TransCanada Corp. told Reuters Tuesday that it will reapply for a presidential permit for the delayed Keystone XL pipeline "in the near future."
The pipeline was delayed by the Obama administration in mid-January citing a lack of time to adequately review the project's environmental impact.
On Tuesday, representatives of the Calgary-based pipeline builder said that they expect it will receive the approval early next year, according to Reuters.
The Canadian Press reported that TransCanada Corp. is expecting the $7.6 billion, Alberta to Texas pipeline to be operational in early 2015 instead of late-2014, which the company had predicted earlier.
The Keystone XL pipeline has been a hot button issue in Washington, with Republican lawmakers threatening to push through legislation to reverse the Obama administration's decision to halt the project until more environmental reviews were conducted.

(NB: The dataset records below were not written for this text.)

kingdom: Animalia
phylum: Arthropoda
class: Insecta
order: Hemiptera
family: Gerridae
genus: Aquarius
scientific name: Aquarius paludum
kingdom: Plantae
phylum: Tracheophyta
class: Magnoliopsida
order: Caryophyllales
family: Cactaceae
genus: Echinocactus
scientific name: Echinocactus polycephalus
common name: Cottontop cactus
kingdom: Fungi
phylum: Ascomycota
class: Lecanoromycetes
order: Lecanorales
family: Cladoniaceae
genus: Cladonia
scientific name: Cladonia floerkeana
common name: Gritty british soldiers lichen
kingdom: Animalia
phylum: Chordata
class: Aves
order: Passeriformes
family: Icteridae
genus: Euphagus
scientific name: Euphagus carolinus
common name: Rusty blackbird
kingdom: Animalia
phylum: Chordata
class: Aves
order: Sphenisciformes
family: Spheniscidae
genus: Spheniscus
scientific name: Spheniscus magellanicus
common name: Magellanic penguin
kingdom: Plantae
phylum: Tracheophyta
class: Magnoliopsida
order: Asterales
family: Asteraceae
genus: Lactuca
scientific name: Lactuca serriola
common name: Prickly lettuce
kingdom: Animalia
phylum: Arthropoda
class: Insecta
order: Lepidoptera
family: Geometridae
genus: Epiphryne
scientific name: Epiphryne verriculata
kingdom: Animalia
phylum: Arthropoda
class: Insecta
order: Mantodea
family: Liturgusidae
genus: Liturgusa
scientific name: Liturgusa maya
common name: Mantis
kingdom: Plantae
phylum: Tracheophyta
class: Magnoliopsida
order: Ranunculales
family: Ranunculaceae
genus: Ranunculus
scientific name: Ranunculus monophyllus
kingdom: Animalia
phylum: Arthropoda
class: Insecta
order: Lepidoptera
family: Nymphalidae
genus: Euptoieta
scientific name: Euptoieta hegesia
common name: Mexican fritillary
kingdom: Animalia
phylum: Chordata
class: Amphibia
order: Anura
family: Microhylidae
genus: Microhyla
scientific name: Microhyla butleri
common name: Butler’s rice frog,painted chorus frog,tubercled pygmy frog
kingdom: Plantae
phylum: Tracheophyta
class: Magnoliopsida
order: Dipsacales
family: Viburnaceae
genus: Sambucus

After the decision to delay the project in January by the White House, Speaker John Boehner was quoted in the New York Times as saying: “President Obama is about to destroy tens of thousands of American jobs and sell American energy security to the Chinese. This is not the end of this fight.”
In a blow to Republican claims that the pipeline would bring with it thousands of jobs, Bloomberg reported that the US State Department said Monday that the pipeline may need less than two dozen people to operate it after completion.
Environmentalists say the pipeline threatens underground aquifiers, particularly in the Sandhills region of Nebraska.